_Exercise instructions:_
1. Would you retype the part of the article on output from "Here I didn’t" up to and including "finishing this article.", word for word?
2. Can you convert the listing, from the line with "pose: elev=233.3 azim=269.7" up to and including its final line, into a numbered list with blank lines left out?

_Page excerpt:_
## BEGIN
📃What Is Output?

Though surprised at the quick input, many users who started to use flomo may have the following confusion:

  • My notes are fragmented. How can I output anything later?

  • Outputting (writing) is hard. Is there any simple method?

  • How can I integrate flomo with a certain app to help me write articles?

So what is on earth outputting? Though it is a familiar concept, we don’t completely understand it.

When it comes to “output”, we may think of writing articles and blogs, recording podcasts, or publishing books, which may give rise to different fears like “what if I am bad at writing”, “what if no one wants to read”, “what if I make mistakes”, etc. As the fears grow, we may believe that outputting is so hard that it is meaningless to write down notes. So we may transform the fears automatically into another question, that is, “how I can find a convenient tool to help me better at outputting”.

Here I didn’t want to criticize you anything. In my opinion, it is only because we don’t fully understand the concept of “output”.

Does outputting truly require your style of writing? Or is outputting the privilege of writers?

Perhaps you will have a different perspective after finishing this article.
## END
_Data lines:_
## BEGIN
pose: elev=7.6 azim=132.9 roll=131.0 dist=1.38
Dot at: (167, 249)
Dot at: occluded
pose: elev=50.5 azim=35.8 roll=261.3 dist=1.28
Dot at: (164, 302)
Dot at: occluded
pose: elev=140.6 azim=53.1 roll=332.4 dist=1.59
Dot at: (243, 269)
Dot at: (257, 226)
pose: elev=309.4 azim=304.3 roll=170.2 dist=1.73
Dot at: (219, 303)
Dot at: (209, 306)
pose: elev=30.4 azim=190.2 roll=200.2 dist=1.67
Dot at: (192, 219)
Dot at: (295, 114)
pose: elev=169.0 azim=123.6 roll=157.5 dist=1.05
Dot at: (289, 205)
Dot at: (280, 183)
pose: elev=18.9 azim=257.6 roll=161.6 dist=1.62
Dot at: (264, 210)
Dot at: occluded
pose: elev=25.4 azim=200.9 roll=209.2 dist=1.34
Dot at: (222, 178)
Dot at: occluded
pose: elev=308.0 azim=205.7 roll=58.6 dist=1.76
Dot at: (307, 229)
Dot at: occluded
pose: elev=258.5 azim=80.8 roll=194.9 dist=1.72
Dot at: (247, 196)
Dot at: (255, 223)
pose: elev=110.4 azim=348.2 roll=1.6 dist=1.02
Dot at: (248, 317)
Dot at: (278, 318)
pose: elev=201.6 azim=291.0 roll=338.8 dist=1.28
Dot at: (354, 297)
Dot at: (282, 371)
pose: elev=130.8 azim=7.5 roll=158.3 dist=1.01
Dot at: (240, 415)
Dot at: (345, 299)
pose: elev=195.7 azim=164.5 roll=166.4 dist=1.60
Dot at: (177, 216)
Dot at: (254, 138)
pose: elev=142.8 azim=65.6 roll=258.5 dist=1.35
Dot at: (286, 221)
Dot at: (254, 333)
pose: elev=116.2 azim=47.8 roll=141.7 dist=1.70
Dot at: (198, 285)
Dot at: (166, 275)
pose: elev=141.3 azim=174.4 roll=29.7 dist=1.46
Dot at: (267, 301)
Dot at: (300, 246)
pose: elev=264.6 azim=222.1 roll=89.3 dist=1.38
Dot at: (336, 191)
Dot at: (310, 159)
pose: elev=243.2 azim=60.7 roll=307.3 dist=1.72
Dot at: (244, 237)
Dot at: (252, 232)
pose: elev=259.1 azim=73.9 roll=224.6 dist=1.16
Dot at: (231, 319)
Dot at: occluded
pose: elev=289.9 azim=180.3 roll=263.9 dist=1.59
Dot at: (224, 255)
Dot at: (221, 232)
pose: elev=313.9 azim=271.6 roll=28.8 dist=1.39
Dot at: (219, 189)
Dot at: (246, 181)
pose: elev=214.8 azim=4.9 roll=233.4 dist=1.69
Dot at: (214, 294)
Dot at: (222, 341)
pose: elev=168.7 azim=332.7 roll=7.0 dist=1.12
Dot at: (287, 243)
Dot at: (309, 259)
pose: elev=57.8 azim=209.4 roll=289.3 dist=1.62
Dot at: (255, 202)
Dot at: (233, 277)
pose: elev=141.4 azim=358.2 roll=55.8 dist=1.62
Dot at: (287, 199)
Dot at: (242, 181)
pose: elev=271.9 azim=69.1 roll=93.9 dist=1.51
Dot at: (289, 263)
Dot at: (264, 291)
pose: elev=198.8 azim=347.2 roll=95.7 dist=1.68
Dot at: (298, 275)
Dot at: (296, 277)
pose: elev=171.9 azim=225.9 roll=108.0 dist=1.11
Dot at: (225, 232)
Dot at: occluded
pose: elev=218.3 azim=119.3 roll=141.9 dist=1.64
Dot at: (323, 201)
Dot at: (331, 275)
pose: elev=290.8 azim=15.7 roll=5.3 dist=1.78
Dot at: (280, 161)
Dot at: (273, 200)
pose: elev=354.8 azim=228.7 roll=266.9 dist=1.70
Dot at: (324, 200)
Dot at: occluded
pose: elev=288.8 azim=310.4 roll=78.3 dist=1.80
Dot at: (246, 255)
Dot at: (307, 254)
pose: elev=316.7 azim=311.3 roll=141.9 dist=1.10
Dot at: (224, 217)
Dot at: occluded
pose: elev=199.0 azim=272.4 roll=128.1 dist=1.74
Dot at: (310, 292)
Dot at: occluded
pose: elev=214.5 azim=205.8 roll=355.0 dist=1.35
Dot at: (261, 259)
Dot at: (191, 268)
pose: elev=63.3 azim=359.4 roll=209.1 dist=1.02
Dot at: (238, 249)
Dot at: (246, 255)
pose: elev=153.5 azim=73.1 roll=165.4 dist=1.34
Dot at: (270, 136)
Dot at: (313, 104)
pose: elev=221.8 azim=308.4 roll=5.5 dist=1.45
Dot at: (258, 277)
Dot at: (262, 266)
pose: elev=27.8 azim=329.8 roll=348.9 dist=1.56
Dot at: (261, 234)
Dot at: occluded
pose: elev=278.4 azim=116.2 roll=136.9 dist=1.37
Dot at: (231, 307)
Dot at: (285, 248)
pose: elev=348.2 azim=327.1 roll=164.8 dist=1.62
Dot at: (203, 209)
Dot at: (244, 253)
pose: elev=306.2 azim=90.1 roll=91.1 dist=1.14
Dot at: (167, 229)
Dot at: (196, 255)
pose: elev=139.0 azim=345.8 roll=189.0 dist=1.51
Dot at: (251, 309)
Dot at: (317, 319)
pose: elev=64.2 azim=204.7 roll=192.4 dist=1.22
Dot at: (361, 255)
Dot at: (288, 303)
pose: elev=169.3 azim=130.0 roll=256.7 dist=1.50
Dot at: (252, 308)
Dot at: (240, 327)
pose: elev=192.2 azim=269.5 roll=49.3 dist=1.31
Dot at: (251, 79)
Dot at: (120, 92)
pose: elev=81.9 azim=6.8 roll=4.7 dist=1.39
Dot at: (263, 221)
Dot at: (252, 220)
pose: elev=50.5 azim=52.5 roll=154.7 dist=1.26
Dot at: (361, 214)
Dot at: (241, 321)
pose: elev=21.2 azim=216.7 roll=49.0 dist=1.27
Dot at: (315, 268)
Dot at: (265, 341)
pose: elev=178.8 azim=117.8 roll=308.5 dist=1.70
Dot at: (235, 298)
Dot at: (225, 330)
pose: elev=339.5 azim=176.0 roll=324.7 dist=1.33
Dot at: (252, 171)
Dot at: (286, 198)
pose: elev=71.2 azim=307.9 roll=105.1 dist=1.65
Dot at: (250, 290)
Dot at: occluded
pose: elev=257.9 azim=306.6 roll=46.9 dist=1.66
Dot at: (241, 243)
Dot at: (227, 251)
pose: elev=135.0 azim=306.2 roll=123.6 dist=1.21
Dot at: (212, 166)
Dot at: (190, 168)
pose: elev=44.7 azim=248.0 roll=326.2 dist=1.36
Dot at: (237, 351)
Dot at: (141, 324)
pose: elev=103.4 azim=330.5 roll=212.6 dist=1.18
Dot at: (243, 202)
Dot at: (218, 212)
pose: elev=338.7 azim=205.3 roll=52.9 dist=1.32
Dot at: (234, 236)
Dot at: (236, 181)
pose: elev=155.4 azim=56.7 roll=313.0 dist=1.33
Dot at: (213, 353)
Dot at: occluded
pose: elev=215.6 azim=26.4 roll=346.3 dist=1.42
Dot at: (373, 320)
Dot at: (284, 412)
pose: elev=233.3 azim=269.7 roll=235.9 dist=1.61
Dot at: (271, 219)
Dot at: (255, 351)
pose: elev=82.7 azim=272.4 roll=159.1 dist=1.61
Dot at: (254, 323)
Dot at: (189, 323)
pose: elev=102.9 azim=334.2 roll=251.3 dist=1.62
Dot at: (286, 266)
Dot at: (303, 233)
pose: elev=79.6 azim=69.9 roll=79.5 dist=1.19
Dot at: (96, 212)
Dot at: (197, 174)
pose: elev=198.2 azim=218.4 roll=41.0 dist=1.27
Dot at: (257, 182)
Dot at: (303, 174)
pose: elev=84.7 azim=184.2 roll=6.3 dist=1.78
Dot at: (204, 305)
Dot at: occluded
## END
_Worked answers:_
1.
Here I didn’t want to criticize you anything. In my opinion, it is only because we don’t fully understand the concept of “output”.

Does outputting truly require your style of writing? Or is outputting the privilege of writers?

Perhaps you will have a different perspective after finishing this article.

2.
1. pose: elev=233.3 azim=269.7 roll=235.9 dist=1.61
2. Dot at: (271, 219)
3. Dot at: (255, 351)
4. pose: elev=82.7 azim=272.4 roll=159.1 dist=1.61
5. Dot at: (254, 323)
6. Dot at: (189, 323)
7. pose: elev=102.9 azim=334.2 roll=251.3 dist=1.62
8. Dot at: (286, 266)
9. Dot at: (303, 233)
10. pose: elev=79.6 azim=69.9 roll=79.5 dist=1.19
11. Dot at: (96, 212)
12. Dot at: (197, 174)
13. pose: elev=198.2 azim=218.4 roll=41.0 dist=1.27
14. Dot at: (257, 182)
15. Dot at: (303, 174)
16. pose: elev=84.7 azim=184.2 roll=6.3 dist=1.78
17. Dot at: (204, 305)
18. Dot at: occluded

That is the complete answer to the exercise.